» **What is needed**:
Exactly as they appear, transcribe the entries and skip any pictures.

[Records from a data collection]
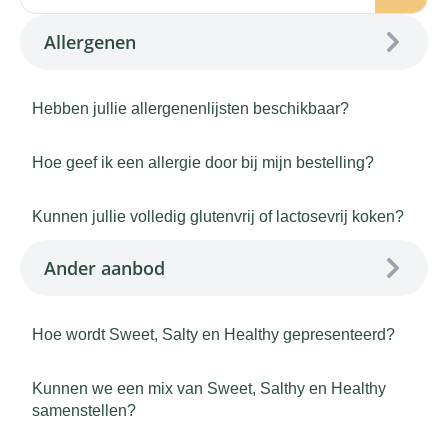
Allergenen
Hebben jullie allergenenlijsten beschikbaar?
Hoe geef ik een allergie door bij mijn bestelling?
Kunnen jullie volledig glutenvrij of lactosevrij koken?
Ander aanbod
Hoe wordt Sweet, Salty en Healthy gepresenteerd?
Kunnen we een mix van Sweet, Salthy en Healthy
samenstellen?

» **Response to this exercise**:
Allergenen
Hebben jullie allergenenlijsten beschikbaar?
Hoe geef ik een allergie door bij mijn bestelling?
Kunnen jullie volledig glutenvrij of lactosevrij koken?
Ander aanbod
Hoe wordt Sweet, Salty en Healthy gepresenteerd?
Kunnen we een mix van Sweet, Salthy en Healthy
samenstellen?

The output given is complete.